* _AIM OF THE TASK_
Quote the records in full and leave their pictures out.

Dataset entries
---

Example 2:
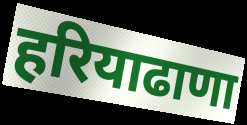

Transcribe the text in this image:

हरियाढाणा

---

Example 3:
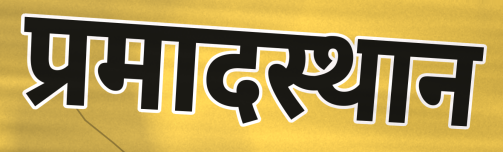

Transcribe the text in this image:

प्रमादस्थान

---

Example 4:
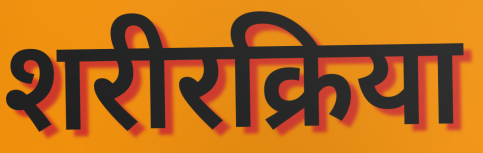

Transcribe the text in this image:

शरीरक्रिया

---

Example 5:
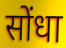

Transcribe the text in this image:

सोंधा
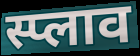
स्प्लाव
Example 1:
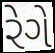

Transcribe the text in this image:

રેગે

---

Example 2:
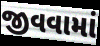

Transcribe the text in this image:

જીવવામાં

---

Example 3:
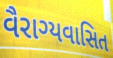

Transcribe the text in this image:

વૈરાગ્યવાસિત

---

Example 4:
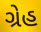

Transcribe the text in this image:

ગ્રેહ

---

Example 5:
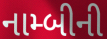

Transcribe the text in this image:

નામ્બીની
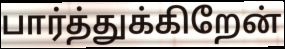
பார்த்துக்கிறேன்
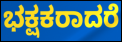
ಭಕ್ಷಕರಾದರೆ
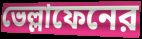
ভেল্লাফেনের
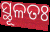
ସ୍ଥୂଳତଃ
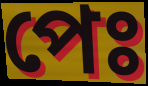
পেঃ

* _SOLVED PROBLEM_
---

Example 2:

Transcribe the text in this image:

हरियाढाणा

---

Example 3:

Transcribe the text in this image:

प्रमादस्थान

---

Example 4:

Transcribe the text in this image:

शरीरक्रिया

---

Example 5:

Transcribe the text in this image:

सोंधा
स्प्लाव
Example 1:

Transcribe the text in this image:

રેગે

---

Example 2:

Transcribe the text in this image:

જીવવામાં

---

Example 3:

Transcribe the text in this image:

વૈરાગ્યવાસિત

---

Example 4:

Transcribe the text in this image:

ગ્રેહ

---

Example 5:

Transcribe the text in this image:

નામ્બીની
பார்த்துக்கிறேன்
ಭಕ್ಷಕರಾದರೆ
ভেল্লাফেনের
ସ୍ଥୂଳତଃ
পেঃ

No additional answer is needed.